Und Davide Brocchi meinte, Nachhaltigkeit brauche ungewöhnliche Allianzen, nicht nur die üblichen Verdächtigen, die Umweltakteure, sondern auch Leute aus Lokalökonomie, soziale Bewegung. Er hat den Tag des guten Lebens in Köln initiiert, ein autofreier Sonntag in einem Stadtteil der rheinischen Metropole, an dem die Nachbarn die Straße mit ihren Ideen füllen. Brocchi nennt das „Quartiersentwicklung von unten“. Man müsse verhindern, in die Öko- oder eine andere bestimmte Schublade gesteckt zu werden, sonst machten „nicht so viele Bürger mit.“

Raus aus der grünen Blase? Dazu gab es noch weitere Anregungen. Eine Teilnehmerin meinte: „Es ist besser eine Hüpfburg aufzustellen als einen veganen Imbissstand aufzubauen, wenn man viele Bürger bekommen will“. Eine andere plädierte dafür, nicht nur das Öko-Argument zu betonen, sondern auch andere Vorteile umweltfreundlichen Verhaltens wie „Du kannst Geld sparen, wenn Du nicht das Auto nimmst“ oder „Du kannst hundert Jahre leben, wenn Du gesundes Essen isst.“

Die Veranstaltung „Auszeichnen, Vernetzen und Weiterdenken“ hat gefruchtet, am Ende hängt an der Pinnwand sogar der Zettel „Biete Garten“.

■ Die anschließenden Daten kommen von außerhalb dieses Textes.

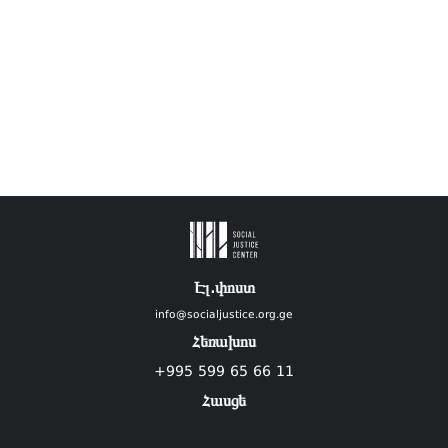
Էլ.փոստ
info@socialjustice.org.ge
Հեռախոս
+995 599 65 66 11
Հասցե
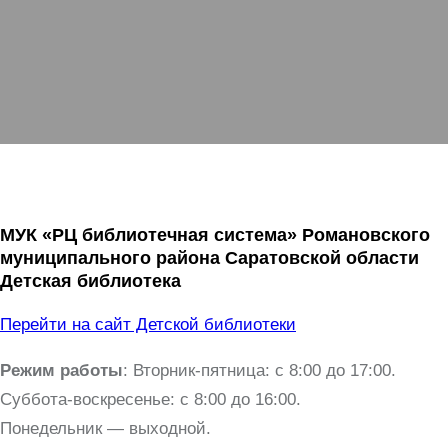
МУК «РЦ библиотечная система» Романовского
муниципального района Саратовской области
Детская библиотека
Перейти на сайт Детской библиотеки
Режим работы
: Вторник-пятница: с 8:00 до 17:00.
Суббота-воскресенье: с 8:00 до 16:00.
Понедельник — выходной.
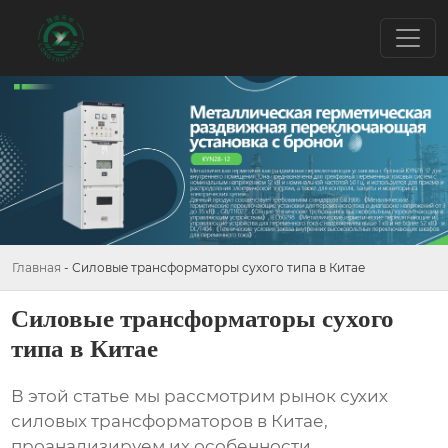
Главная
-
Силовые трансформаторы сухого типа в Китае
Силовые трансформаторы сухого
типа в Китае
В этой статье мы рассмотрим рынок
сухих
силовых трансформаторов в Китае
,
проанализируем их особенности,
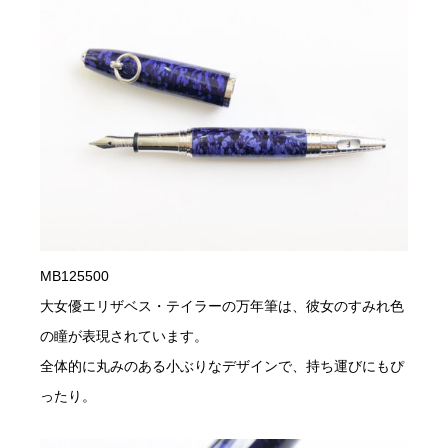
MB125500
大女優エリザベス・テイラーの万年筆は、彼女のすみれ色
の瞳が表現されています。
全体的に丸みのある小ぶりなデザインで、持ち運びにもぴ
ったり。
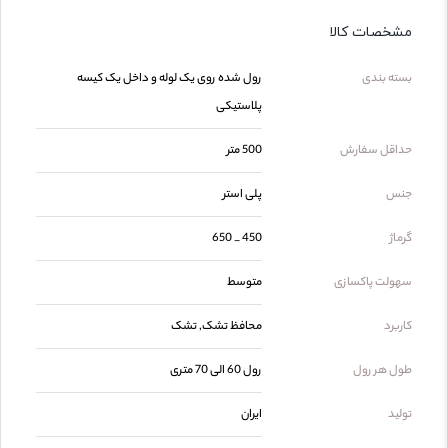
مشخصات کالا
بسته بندی
رول شده روی یک لوله و داخل یک کیسه
پلاستیکی
حداقل سفارش
500 متر
جنس
پلی استر
گرماژ
450 _ 650
سهولت پاکسازی
متوسط
کاربرد
محافظ تشک, تشک
طول هر رول
رول 60 الی 70 متری
تولید
ایران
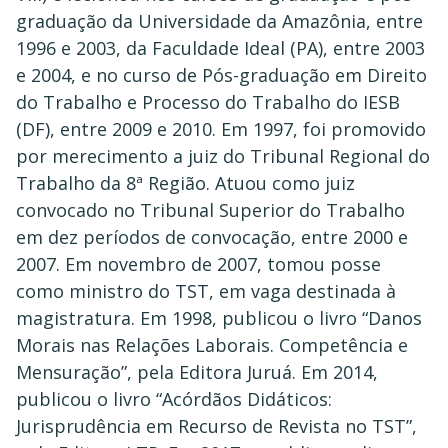
graduação da Universidade da Amazônia, entre
1996 e 2003, da Faculdade Ideal (PA), entre 2003
e 2004, e no curso de Pós-graduação em Direito
do Trabalho e Processo do Trabalho do IESB
(DF), entre 2009 e 2010. Em 1997, foi promovido
por merecimento a juiz do Tribunal Regional do
Trabalho da 8ª Região. Atuou como juiz
convocado no Tribunal Superior do Trabalho
em dez períodos de convocação, entre 2000 e
2007. Em novembro de 2007, tomou posse
como ministro do TST, em vaga destinada à
magistratura. Em 1998, publicou o livro “Danos
Morais nas Relações Laborais. Competência e
Mensuração”, pela Editora Juruá. Em 2014,
publicou o livro “Acórdãos Didáticos:
Jurisprudência em Recurso de Revista no TST”,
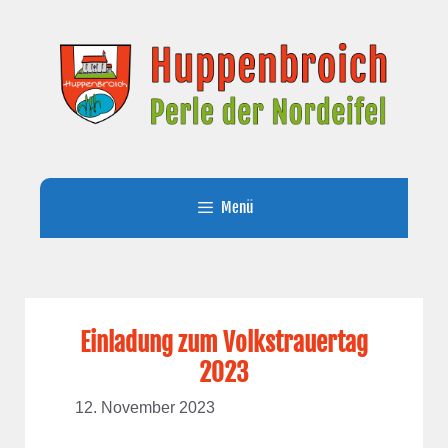
Zum
Inhalt
springen
Menü
Einladung zum Volkstrauertag
2023
12. November 2023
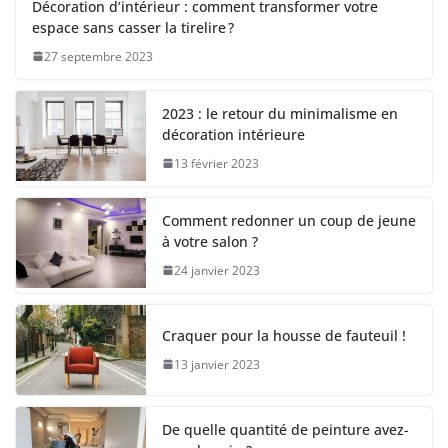
Décoration d’intérieur : comment transformer votre
espace sans casser la tirelire ?
27 septembre 2023
2023 : le retour du minimalisme en
décoration intérieure
13 février 2023
Comment redonner un coup de jeune
à votre salon ?
24 janvier 2023
Craquer pour la housse de fauteuil !
13 janvier 2023
De quelle quantité de peinture avez-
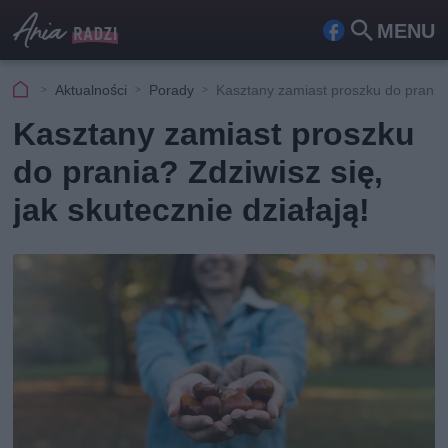
MENU
Fa
Szu
ceb
kaj
Aktualności
Porady
Kasztany zamiast proszku do prania
ook
Kasztany zamiast proszku
do prania? Zdziwisz się,
jak skutecznie działają!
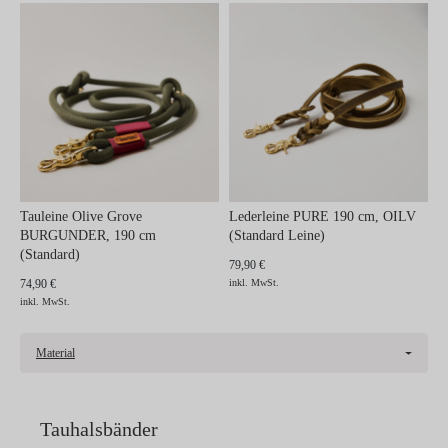
Tauleine Olive Grove
Lederleine PURE 190 cm, OILV
BURGUNDER, 190 cm
(Standard Leine)
(Standard)
79,90 €
74,90 €
inkl. MwSt.
inkl. MwSt.
Material
Tauhalsbänder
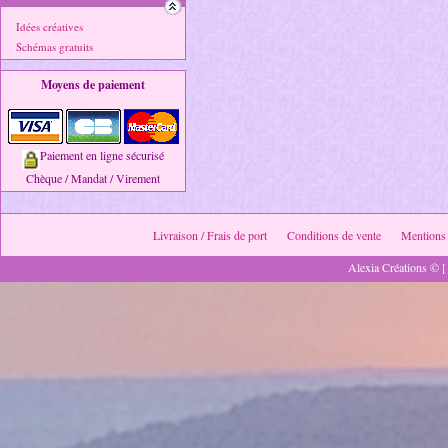
Idées créatives
Schémas gratuits
Moyens de paiement
Paiement en ligne sécurisé
Chèque / Mandat / Virement
Livraison / Frais de port
Conditions de vente
Mentions 
Alexia Créations © [ 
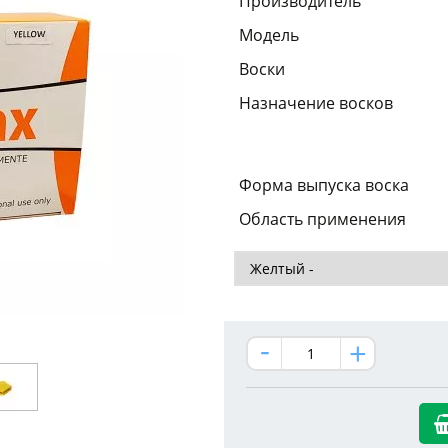
Производитель
Модель
Воски
Назначение восков
Форма выпуска воска
Область применения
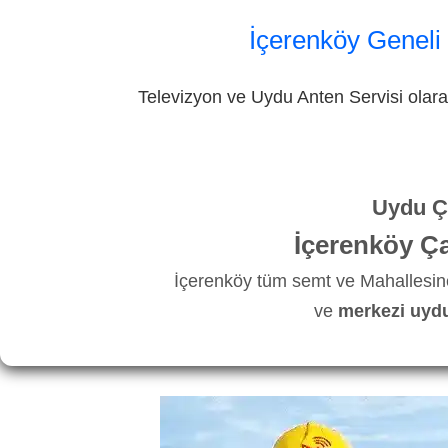
İçerenköy Geneli
Televizyon ve Uydu Anten Servisi olarak
Uydu Ça
İçerenköy Ç
İçerenköy tüm semt ve Mahallesine
ve
merkezi uydu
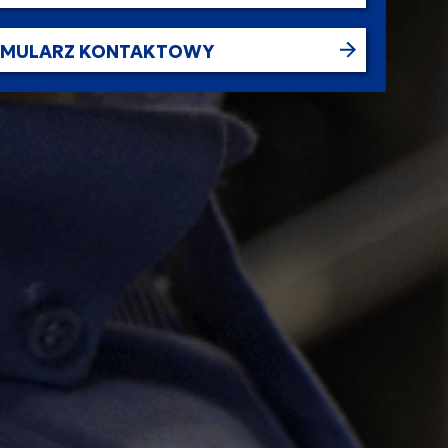
RMULARZ KONTAKTOWY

Erfahrungen austauschen, von Angeboten profitieren, sich gegenseitig unterstützen, Vorbild sein, wie die Gesellschaft sich nachhaltig wandeln kann – das sind die Ziele des Wettbewerbs Projekt Nachhaltigkeit.

RENN.mitte und auch die drei anderen Regionalstellen Nachhaltigkeit RENN.nord, RENN.west und RENN.süd zeichnen ihre Preisträger 2018 auf Veranstaltungen aus. Insgesamt werden so 40 Projekte prämiert.